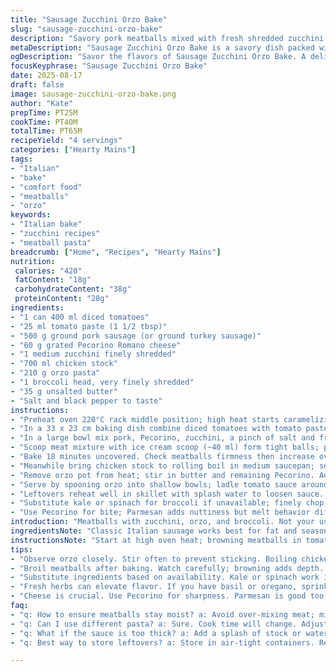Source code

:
 ```yaml
---
title: "Sausage Zucchini Orzo Bake"
slug: "sausage-zucchini-orzo-bake"
description: "Savory pork meatballs mixed with fresh shredded zucchini roasted in a slow-reduced tomato sauce. Orzo cooked al dente then finished with broccoli grated fine and butter for richness. Balanced textures from golden browned meat to tender al dente pasta and veggie crunch. A practical meal using common ingredients with flexible swaps like turkey sausage or kale. Timing varies with oven and stove; visual cues prioritize doneness over strict minutes. Robust Parmesan flavor binding the meatballs and pasta. Broccoli added at end preserves bright green color and fresh taste. Broil step adds crisp crust, hallmark for this dish."
metaDescription: "Sausage Zucchini Orzo Bake is a savory dish packed with flavors, easy to adapt, ideal for midweek meals, and satisfying with packed ingredients."
ogDescription: "Savor the flavors of Sausage Zucchini Orzo Bake. A delightful mix of textures and rich tastes that can be adapted easily."
focusKeyphrase: "Sausage Zucchini Orzo Bake"
date: 2025-08-17
draft: false
image: sausage-zucchini-orzo-bake.png
author: "Kate"
prepTime: PT25M
cookTime: PT40M
totalTime: PT65M
recipeYield: "4 servings"
categories: ["Hearty Mains"]
tags:
- "Italian"
- "bake"
- "comfort food"
- "meatballs"
- "orzo"
keywords:
- "Italian bake"
- "zucchini recipes"
- "meatball pasta"
breadcrumb: ["Home", "Recipes", "Hearty Mains"]
nutrition: 
 calories: "420"
 fatContent: "18g"
 carbohydrateContent: "38g"
 proteinContent: "28g"
ingredients:
- "1 can 400 ml diced tomatoes"
- "25 ml tomato paste (1 1/2 tbsp)"
- "500 g ground pork sausage (or ground turkey sausage)"
- "60 g grated Pecorino Romano cheese"
- "1 medium zucchini finely shredded"
- "700 ml chicken stock"
- "210 g orzo pasta"
- "1 broccoli head, very finely shredded"
- "35 g unsalted butter"
- "Salt and black pepper to taste"
instructions:
- "Preheat oven 220°C rack middle position; high heat starts caramelizing sauce and browning meat."
- "In a 33 x 23 cm baking dish combine diced tomatoes with tomato paste; salt and pepper generously. No stirring after meatballs added, sauce cooks down better with stable surface."
- "In a large bowl mix pork, Pecorino, zucchini, a pinch of salt and freshly cracked black pepper. Excess salt leaches moisture from zucchini; keep light to maintain moisture balance."
- "Scoop meat mixture with ice cream scoop (~40 ml) form tight balls; place spaced on tomato base. Do not crowd; helps even cooking and browns better."
- "Bake 18 minutes uncovered. Check meatballs firmness then increase oven to broil; move rack one notch higher to crisp tops and reduce sauce—roughly 7 minutes. Watch closely; meatballs should sizzle and brown, edges firm, not burnt."
- "Meanwhile bring chicken stock to rolling boil in medium saucepan; season lightly. Drop orzo and cook uncovered stirring occasionally to prevent sticking. After 7 minutes add broccoli shreds and cook 3 more minutes or until orzo is tender but with a bite. Drain off excess stock if any remains; pasta shouldn’t swim."
- "Remove orzo pot from heat; stir in butter and remaining Pecorino. Adjust salt and pepper—the cheese adds saltiness so taste first."
- "Serve by spooning orzo into shallow bowls; ladle tomato sauce around, then place meatballs on top. Sauce will be thickened, glossy, flavorful."
- "Leftovers reheat well in skillet with splash water to loosen sauce. No eggs needed here for binding; cheese and moisture from veggies hold shape."
- "Substitute kale or spinach for broccoli if unavailable; finely chop and add last 2 minutes of pasta cooking. Ground turkey or chicken sausage create lighter profiles but watch drying; add splash broth to sauce if too thick."
- "Use Pecorino for bite; Parmesan adds nuttiness but melt behavior differs subtly. Avoid pre-shredded cheese with anti-caking agents; they can hinder melting uniformity and blend."
introduction: "Meatballs with zucchini, orzo, and broccoli. Not your usual heavy tomato sauce but one that’s allowed to thicken slightly under heat; surfaces caramelizing. Sausage packed with Pecorino cheese and fresh grated zucchini for moisture and texture. The orzo cooks quickly with broccoli added last to retain snap and color. Butter and cheese finish the orzo, rounding flavor and adding silky texture. Midweek friendly yet tasty enough for weekend. Observe browning meatballs, sizzling sauce bubbling as the key signals. Swap broccoli out if needed; kale or spinach work but shred finely to integrate seamlessly. Simple ingredients but timing and technique matter. This is about controlling moisture, texture, and maximum flavor from straightforward steps. Broiling at the end for meatballs seals juices and creates those enticing crust edges that stay juicy inside. Visual cues and aroma guide timing more than clocks. Familiar Italian concept turned into a brown-green-orange plate bursting with savory and fresh notes."
ingredientsNote: "Classic Italian sausage works best for fat and seasoning but lean turkey or chicken sausage can substitute; add a bit of oil to sauce if lacking fat. Zucchini brings moisture to the meatballs, preventing dryness; excessive salt here draws out water so salt lightly only. Pecorino Romano provides punchy sharpness and saltiness—if unavailable, use Parmigiano Reggiano but expect milder flavor. Tomato paste thickness balances acidity of canned tomatoes, so don’t skip or dilute. Broccoli finely shredded cooks quickly and blends better than florets; can swap with kale or spinach but reduce leafy greens’ toughness by chopping. Orzo cooks fast but can stick; stir often and watch liquid level. Butter finishes the pasta with silkiness missing from plain olive oil. Adjust seasoning carefully near end since cheeses add salt. Keep stock flavorful but not too salty to balance the whole plate."
instructionsNote: "Start at high oven heat; browning meatballs in tomato sauce concentrates flavor through Maillard reactions and reduces watery taste. Meatball size consistent helps even cooking; ice cream scoop is ideal for portion. Lightly mix ingredients to avoid dense, tough meatballs. Place balls spaced to maximize heat circulation; crowding traps moisture and hampers crust. Broil at end for crisp, caramelized tops and thickened sauce but watch closely—broiler intensity varies. Sauce reduced and bubbling, turning glossy signals right moment to switch to broil. Boil stock for pasta, add salt cautiously. Orzo softens fast; add broccoli late to keep vibrant color and crunch. Stirring often prevents orzo clumping and sticking to pot. Butter and cheese added off heat retain creamy mouthfeel; overheating cheese breaks down texture. Serving hot is key; chilling alters textures and flavor delivery. This dish adapts well; if sauce gets too thick, loosen with splash water or stock before serving. If undercooked, tent loosely with foil to retain heat while finishing."
tips:
- "Observe orzo closely. Stir often to prevent sticking. Boiling chicken stock must be rolling. Use less stock if needed; aim for balance."
- "Broil meatballs after baking. Watch carefully; browning adds depth. If sauce thickens too much, loosen with broth. Don’t skip the sauce reduction."
- "Substitute ingredients based on availability. Kale or spinach work in place of broccoli. Shred them finely. Keeps texture nice."
- "Fresh herbs can elevate flavor. If you have basil or oregano, sprinkle in the sauce. But don’t overload; keep it balanced."
- "Cheese is crucial. Use Pecorino for sharpness. Parmesan is good too but note the change in flavor profile. Avoid pre-shredded stuff."
faq:
- "q: How to ensure meatballs stay moist? a: Avoid over-mixing meat; mix just until combined. Keep zucchini moisture balance right. Lean meats need care."
- "q: Can I use different pasta? a: Sure. Cook time will change. Adjust based on how long it takes to reach al dente. Keep stirring."
- "q: What if the sauce is too thick? a: Add a splash of stock or water, stir to loosen it up. Warming helps mix better; don't hesitate."
- "q: Best way to store leftovers? a: Store in air-tight containers. Reheat in skillet with water for sauce. Avoid microwave; it alters textures."

---
```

======

Every record above should reappear exactly, with the pictures gone.

# REPLY
Source code

:
 ```yaml
---
title: "Sausage Zucchini Orzo Bake"
slug: "sausage-zucchini-orzo-bake"
description: "Savory pork meatballs mixed with fresh shredded zucchini roasted in a slow-reduced tomato sauce. Orzo cooked al dente then finished with broccoli grated fine and butter for richness. Balanced textures from golden browned meat to tender al dente pasta and veggie crunch. A practical meal using common ingredients with flexible swaps like turkey sausage or kale. Timing varies with oven and stove; visual cues prioritize doneness over strict minutes. Robust Parmesan flavor binding the meatballs and pasta. Broccoli added at end preserves bright green color and fresh taste. Broil step adds crisp crust, hallmark for this dish."
metaDescription: "Sausage Zucchini Orzo Bake is a savory dish packed with flavors, easy to adapt, ideal for midweek meals, and satisfying with packed ingredients."
ogDescription: "Savor the flavors of Sausage Zucchini Orzo Bake. A delightful mix of textures and rich tastes that can be adapted easily."
focusKeyphrase: "Sausage Zucchini Orzo Bake"
date: 2025-08-17
draft: false
image: sausage-zucchini-orzo-bake.png
author: "Kate"
prepTime: PT25M
cookTime: PT40M
totalTime: PT65M
recipeYield: "4 servings"
categories: ["Hearty Mains"]
tags:
- "Italian"
- "bake"
- "comfort food"
- "meatballs"
- "orzo"
keywords:
- "Italian bake"
- "zucchini recipes"
- "meatball pasta"
breadcrumb: ["Home", "Recipes", "Hearty Mains"]
nutrition: 
 calories: "420"
 fatContent: "18g"
 carbohydrateContent: "38g"
 proteinContent: "28g"
ingredients:
- "1 can 400 ml diced tomatoes"
- "25 ml tomato paste (1 1/2 tbsp)"
- "500 g ground pork sausage (or ground turkey sausage)"
- "60 g grated Pecorino Romano cheese"
- "1 medium zucchini finely shredded"
- "700 ml chicken stock"
- "210 g orzo pasta"
- "1 broccoli head, very finely shredded"
- "35 g unsalted butter"
- "Salt and black pepper to taste"
instructions:
- "Preheat oven 220°C rack middle position; high heat starts caramelizing sauce and browning meat."
- "In a 33 x 23 cm baking dish combine diced tomatoes with tomato paste; salt and pepper generously. No stirring after meatballs added, sauce cooks down better with stable surface."
- "In a large bowl mix pork, Pecorino, zucchini, a pinch of salt and freshly cracked black pepper. Excess salt leaches moisture from zucchini; keep light to maintain moisture balance."
- "Scoop meat mixture with ice cream scoop (~40 ml) form tight balls; place spaced on tomato base. Do not crowd; helps even cooking and browns better."
- "Bake 18 minutes uncovered. Check meatballs firmness then increase oven to broil; move rack one notch higher to crisp tops and reduce sauce—roughly 7 minutes. Watch closely; meatballs should sizzle and brown, edges firm, not burnt."
- "Meanwhile bring chicken stock to rolling boil in medium saucepan; season lightly. Drop orzo and cook uncovered stirring occasionally to prevent sticking. After 7 minutes add broccoli shreds and cook 3 more minutes or until orzo is tender but with a bite. Drain off excess stock if any remains; pasta shouldn’t swim."
- "Remove orzo pot from heat; stir in butter and remaining Pecorino. Adjust salt and pepper—the cheese adds saltiness so taste first."
- "Serve by spooning orzo into shallow bowls; ladle tomato sauce around, then place meatballs on top. Sauce will be thickened, glossy, flavorful."
- "Leftovers reheat well in skillet with splash water to loosen sauce. No eggs needed here for binding; cheese and moisture from veggies hold shape."
- "Substitute kale or spinach for broccoli if unavailable; finely chop and add last 2 minutes of pasta cooking. Ground turkey or chicken sausage create lighter profiles but watch drying; add splash broth to sauce if too thick."
- "Use Pecorino for bite; Parmesan adds nuttiness but melt behavior differs subtly. Avoid pre-shredded cheese with anti-caking agents; they can hinder melting uniformity and blend."
introduction: "Meatballs with zucchini, orzo, and broccoli. Not your usual heavy tomato sauce but one that’s allowed to thicken slightly under heat; surfaces caramelizing. Sausage packed with Pecorino cheese and fresh grated zucchini for moisture and texture. The orzo cooks quickly with broccoli added last to retain snap and color. Butter and cheese finish the orzo, rounding flavor and adding silky texture. Midweek friendly yet tasty enough for weekend. Observe browning meatballs, sizzling sauce bubbling as the key signals. Swap broccoli out if needed; kale or spinach work but shred finely to integrate seamlessly. Simple ingredients but timing and technique matter. This is about controlling moisture, texture, and maximum flavor from straightforward steps. Broiling at the end for meatballs seals juices and creates those enticing crust edges that stay juicy inside. Visual cues and aroma guide timing more than clocks. Familiar Italian concept turned into a brown-green-orange plate bursting with savory and fresh notes."
ingredientsNote: "Classic Italian sausage works best for fat and seasoning but lean turkey or chicken sausage can substitute; add a bit of oil to sauce if lacking fat. Zucchini brings moisture to the meatballs, preventing dryness; excessive salt here draws out water so salt lightly only. Pecorino Romano provides punchy sharpness and saltiness—if unavailable, use Parmigiano Reggiano but expect milder flavor. Tomato paste thickness balances acidity of canned tomatoes, so don’t skip or dilute. Broccoli finely shredded cooks quickly and blends better than florets; can swap with kale or spinach but reduce leafy greens’ toughness by chopping. Orzo cooks fast but can stick; stir often and watch liquid level. Butter finishes the pasta with silkiness missing from plain olive oil. Adjust seasoning carefully near end since cheeses add salt. Keep stock flavorful but not too salty to balance the whole plate."
instructionsNote: "Start at high oven heat; browning meatballs in tomato sauce concentrates flavor through Maillard reactions and reduces watery taste. Meatball size consistent helps even cooking; ice cream scoop is ideal for portion. Lightly mix ingredients to avoid dense, tough meatballs. Place balls spaced to maximize heat circulation; crowding traps moisture and hampers crust. Broil at end for crisp, caramelized tops and thickened sauce but watch closely—broiler intensity varies. Sauce reduced and bubbling, turning glossy signals right moment to switch to broil. Boil stock for pasta, add salt cautiously. Orzo softens fast; add broccoli late to keep vibrant color and crunch. Stirring often prevents orzo clumping and sticking to pot. Butter and cheese added off heat retain creamy mouthfeel; overheating cheese breaks down texture. Serving hot is key; chilling alters textures and flavor delivery. This dish adapts well; if sauce gets too thick, loosen with splash water or stock before serving. If undercooked, tent loosely with foil to retain heat while finishing."
tips:
- "Observe orzo closely. Stir often to prevent sticking. Boiling chicken stock must be rolling. Use less stock if needed; aim for balance."
- "Broil meatballs after baking. Watch carefully; browning adds depth. If sauce thickens too much, loosen with broth. Don’t skip the sauce reduction."
- "Substitute ingredients based on availability. Kale or spinach work in place of broccoli. Shred them finely. Keeps texture nice."
- "Fresh herbs can elevate flavor. If you have basil or oregano, sprinkle in the sauce. But don’t overload; keep it balanced."
- "Cheese is crucial. Use Pecorino for sharpness. Parmesan is good too but note the change in flavor profile. Avoid pre-shredded stuff."
faq:
- "q: How to ensure meatballs stay moist? a: Avoid over-mixing meat; mix just until combined. Keep zucchini moisture balance right. Lean meats need care."
- "q: Can I use different pasta? a: Sure. Cook time will change. Adjust based on how long it takes to reach al dente. Keep stirring."
- "q: What if the sauce is too thick? a: Add a splash of stock or water, stir to loosen it up. Warming helps mix better; don't hesitate."
- "q: Best way to store leftovers? a: Store in air-tight containers. Reheat in skillet with water for sauce. Avoid microwave; it alters textures."

---
```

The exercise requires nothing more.